Sunday, June 22, 2014

"Springs at Home" --- Bladensburg vs. Rockville. June 21st, 1854

"Springs at Home" --- Bladensburg vs. Rockville.
            Considerable improvements are going on in Rockville. Our town will shortly present quite a renovated appearance. Strangers who are now here, to spend the summer months, seem to be delighted with the village, it's society, scenery and the beauty of the surrounding country. The health of our village, and indeed, of the whole County, never was better.

            The above nice little electioneering puffs is of course, from the Rockville Journal. We do not wish to detract in the least from that agreeable village, and doubt not the summer months could be safely pass there, although FAHRENHEIT will stand at as high a figure there has any where else — our own village of Bladensburg is destined to "take the wind out of its sail" completely.

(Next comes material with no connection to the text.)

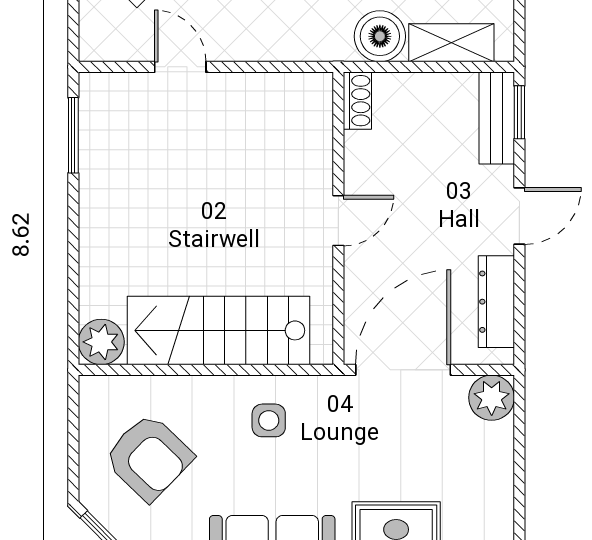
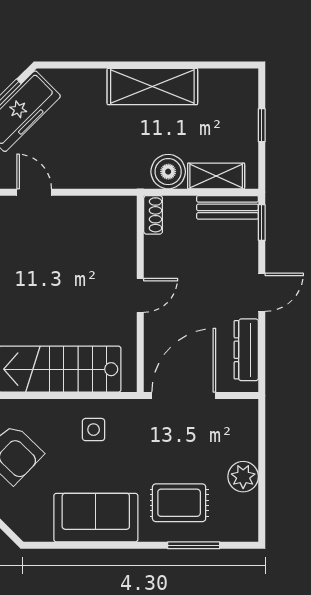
bench: (497, 118) -> (227, 207), moved, turned 90
plant: (492, 398) -> (243, 477), moved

            It is in contemplation to erect at the latter place a large and commodious Hotel, where families can be handsomely and comfortably accommodated. If this be done, there can be no earthly doubt that Bladensburg will absorb the patronage of all those persons in the country surrounding — and there [sic] name is Legion — who would like to of veil themselves for some weeks or months of an extremely healthy location, without the great expense, trouble, and loss of time incident to a regular trip to the "Springs." For our part we hope our friends there will keep the ball rolling, for the realization of this project will be a source of very great convenience.

            The reasons why Bladensburg is preferable to Rockville and all other neighboring places, will readily suggest themselves. In the first place, its famous SPA WATER is an invaluable qualification and inducement. In the second place, it is just as healthy and locality as Rockville. Thirdly, it is immediately on the railroad, between Washington and Baltimore, and consequently convenient to either place. We might enumerate many other points of excellence, such as the hospitality of its citizens, &c., content ourselves with urging, as a final argument, that it is renowned as the field of a famous battle. It has thus a "national reputation," and those patriotic citizens who may tarry there, while enjoying the walks through the village, the SPA WATER, the health, the propinquity to the two cities, the hospitality of the people, &c., &c., will have the proud consciousness of knowing in the language of a native poet, that they are

            "Standing, without dread,
            Where their fathers fought and fled."

            We think the idea of "Bladensburg Springs" a decided "card."[1]


[1] The Planters' Advocate and Southern Maryland Advertiser. June 21, 1854. Maryland State Archives. [accessed on the web from msa_sc3415_scm3597-0106 -]
Transcribed by John  Peter Thompson, June 22nd, 2014.